The world's largest particle collider is back in business. The Large Hadron Collider broke down last fall. It has taken a year to repair, but this month it began smashing again at record energies. Scientists at CERN, Europe's particle physics lab, are eagerly preparing for a new era in the field.
It's the middle of the night in a room that looks like mission control. There are huge flat screen monitors lining the walls, and about a dozen people are watching those monitors carefully. But instead of looking up, this mission control is looking down. About 300 feet below is a detector the size of a five-story building.
The detector is called the Compact Muon Solenoid. It's one of four "experiments" at the Large Hadron Collider, or LHC. The LHC is the world's highest-energy particle collider. It accelerates protons around a 16-mile underground racetrack, and then smashes them together. The detector's job is to record the subatomic debris from the collisions so that researchers can piece together what happens when the protons smash into one another. At the moment, the LHC is running 24 hours a day, seven days a week, and that means Niki Saoulidou, who is running the night shift, won't be going to bed tonight.
Saoulidou says the nights are long and it gets really hard to stay awake between 4 and 8 a.m. "But I don't mind; I enjoy doing the shift because it brings you close to the real thing."
The Edge Of Discovery
The "real thing," in this case, is the chance to find something new. For decades, physicists have had the same view of the universe. They call it the Standard Model, and it's just what the name suggests: sturdy, dependable, but a little boring. Scientists want a change, and if their calculations are right, the energy released by the LHC's collisions should detect something new. That something might be a particle that helps give everything mass. Or maybe dark matter, which makes up much of the universe but hasn't ever been directly detected. Some people even think that the LHC will discover extra dimensions of space. The truth is that nobody knows.
John Ellis, a theorist at CERN, says whatever is revealed will be very exciting. "It'll be a little bit like watching somebody appear out of the fog. You're walking along through the fog, and then somebody comes out of the fog and you start picking out various aspects of them. And eventually you come face to face with the new physics. It's going to be very exciting."
Learning From Last Fall
Last September, scientists were ready to go. But just days after starting, the LHC had a major accident. A single connection, one of tens of thousands inside the collider, burned out during testing. The burnout caused massive damage that has taken over a year to fix.
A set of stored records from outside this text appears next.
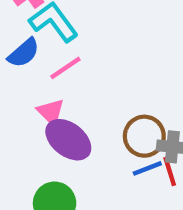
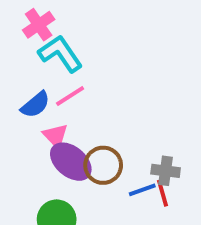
blue semicircle: (24, 53) -> (35, 105), moved
brown circle: (144, 136) -> (103, 165), moved

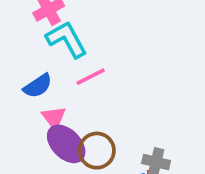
pink line: (70, 96) -> (91, 77), moved

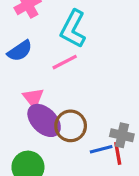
cyan L-shape: (67, 39) -> (73, 29), moved, turned -123
blue semicircle: (38, 86) -> (20, 51), moved

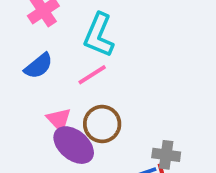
brown circle: (71, 126) -> (102, 124), moved

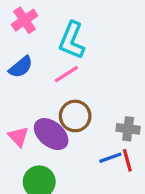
pink triangle: (59, 120) -> (18, 137), moved
gray cross: (166, 155) -> (128, 129), moved

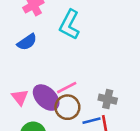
pink line: (66, 74) -> (67, 88), moved
brown circle: (75, 116) -> (67, 107), moved

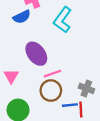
blue semicircle: (27, 42) -> (22, 17), moved
purple ellipse: (46, 98) -> (36, 54), moved

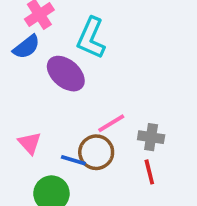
purple ellipse: (36, 54) -> (66, 74), moved
pink line: (53, 74) -> (111, 123), moved
blue line: (70, 105) -> (73, 160), moved, turned 35

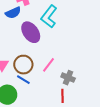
pink line: (111, 123) -> (49, 65), turned -35
brown circle: (96, 152) -> (23, 65), moved

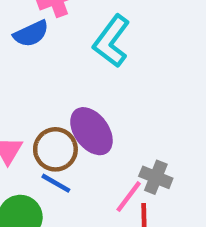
purple ellipse: (31, 32) -> (91, 131), moved
pink line: (49, 65) -> (129, 197), moved

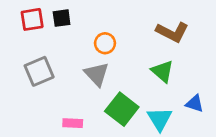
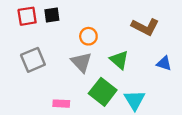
green triangle: (162, 71) -> (119, 60), moved
blue triangle: (195, 104) -> (164, 63), moved

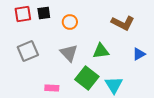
orange circle: (88, 36) -> (70, 22), moved
green triangle: (119, 60) -> (101, 51), turned -48
blue triangle: (164, 63) -> (139, 54), turned -48

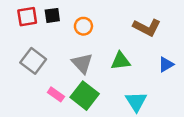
gray square: (28, 51) -> (33, 61), turned -30
green square: (87, 78) -> (85, 96), moved
pink rectangle: (52, 88) -> (56, 94), moved, turned 32

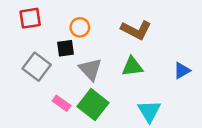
black square: (52, 15) -> (65, 48), moved
orange circle: (83, 26) -> (80, 27), moved
brown L-shape: (147, 27) -> (136, 30), moved

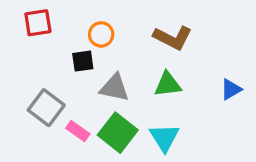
gray square: (37, 67) -> (46, 108), moved
gray triangle: (90, 69) -> (114, 88), turned -35
cyan triangle: (149, 111) -> (164, 138), moved

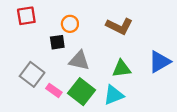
green triangle: (168, 84) -> (122, 69), moved
blue triangle: (231, 89) -> (160, 62), size x1.5
cyan triangle: (164, 138) -> (114, 95), turned 40

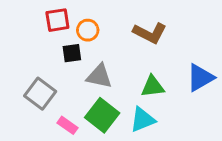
red square: (26, 16) -> (57, 20), moved
pink rectangle: (54, 90) -> (68, 125), moved

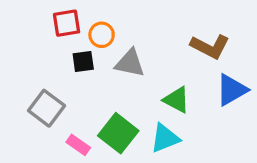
brown L-shape: (150, 33) -> (210, 46), moved
gray triangle: (99, 76) -> (130, 63), moved
green triangle: (153, 86) -> (177, 100), turned 35

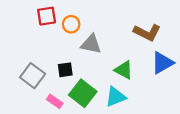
black square: (83, 61) -> (65, 70), moved

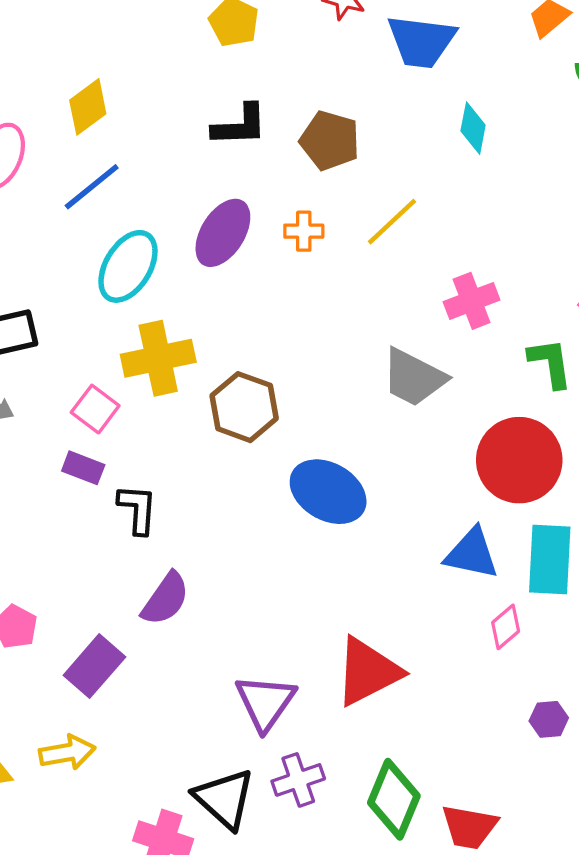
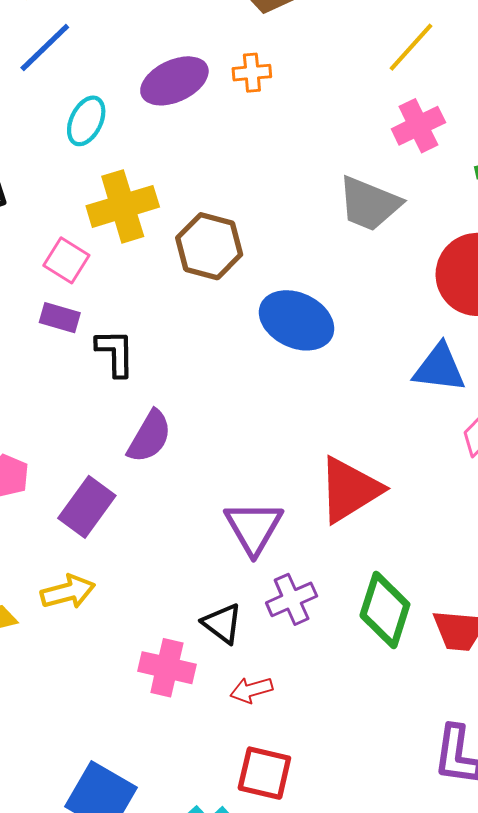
yellow line: (392, 222) -> (411, 47), moved
purple ellipse: (223, 233) -> (174, 81), turned 38
cyan ellipse: (128, 266) -> (86, 121), size x0.7
black triangle: (224, 799) -> (222, 623), size x0.7

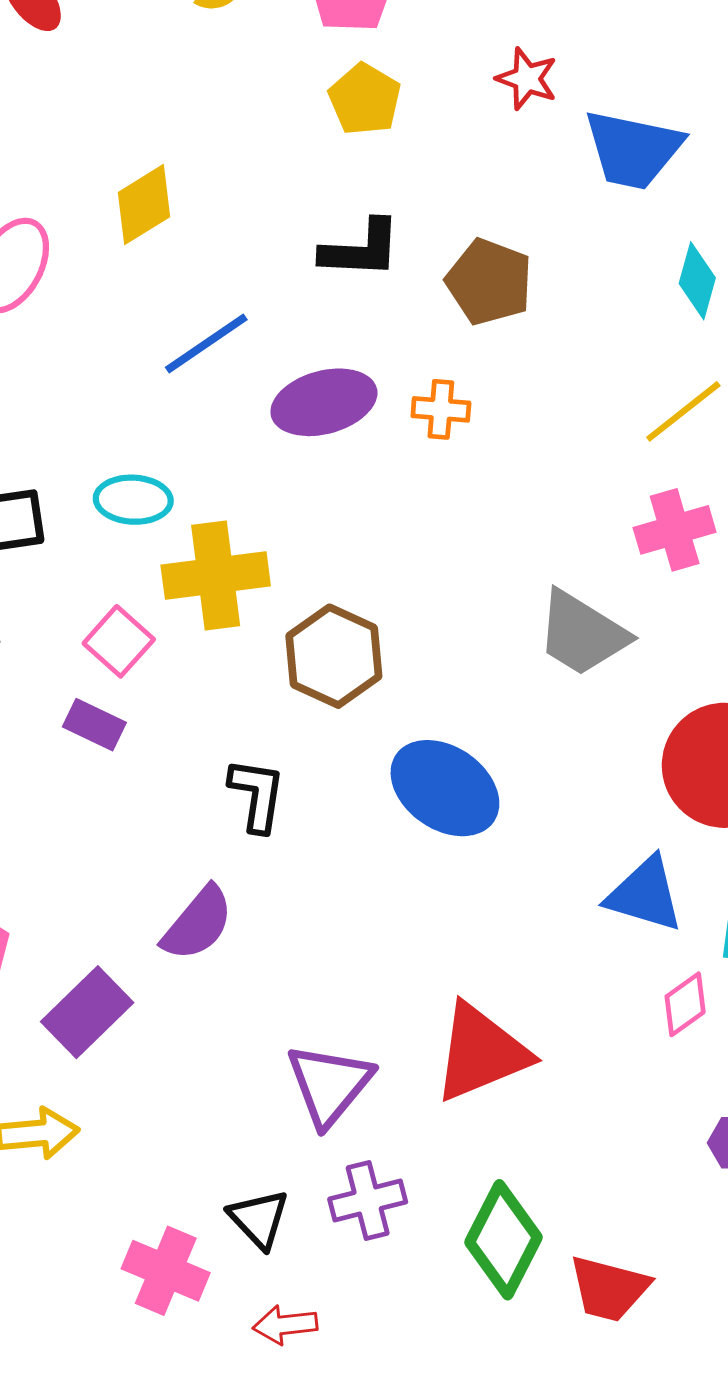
blue line: (45, 47) -> (206, 344), moved
cyan ellipse: (86, 121) -> (133, 500), moved, turned 57
black L-shape: (115, 353) -> (257, 795), moved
"The mood at CERN has been a bit of a roller coaster over the last year, year and a half. There was obviously a tremendous amount of anticipation and excitement ahead of the start-up. And then of course there was a big depression a few days later when there was this big electrical fault," says Ellis. But lately, a different emotion has set in: "I think the appropriate phrase is 'grim determination' to get it right this time,' " he says.
But getting it right isn't easy. The zipping protons are suspended by thousands of superconducting magnets, which must be kept freezing cold with tons of liquid helium. It's big, but it also needs to be precise: Everything needs to be timed to within a few trillionths of a second, or the particles won't collide. On top of it all, the LHC was built from scratch, and that makes it a little quirky, says Mike Lamont, who helps keep the machine running.
Lamont says lots of times subsystems end up with personalities that are a product of their creators but the LHC has a very particular trait: "It's kind of a crankiness, I guess, if you can call that a personality trait," he says.
The machine may be cranky, but since it started working, the researchers here have really cheered up.
Literally thousands of scientists from all over the world are visiting CERN, including Jim Strait. He normally works at Fermilab, America's main high-energy physics laboratory in Illinois.
Strait explains the difference between his lab and here at CERN: "CERN really is for this stuff, the biggest, most cutting-edge place in the world. Fermilab where I work is No. 2. And at the moment just surveying the cafeteria here it seems like it's a long way from 1 to 2."
To make this large-scale research happen takes people from all over the planet. Much of their time has been spent in their own laboratories working on a tiny component or a piece of software. But now that the LHC is starting up, they all get to come together at CERN, and it makes for quite the scientific spectacle.
"It's this place that's completely mobbed with geeks who are surrounded by other geeks and therefore in geek heaven, doing exactly what they want to do. And the exciting thing is that we're going to learn new things about how the universe works, which is what us geeks like to do," explains Strait.
The mood at CERN is electric, and that's not just because the collider consumes as much electricity as the whole of Geneva.
"Everybody's so jazzed that the machine's actually working," says Zach Marshall, a graduate student on a detector called Atlas. "But we're all just waiting with bated breath, because it's been so close so many times," he says.
If nothing else goes wrong, the LHC will begin its colliding in earnest early next year.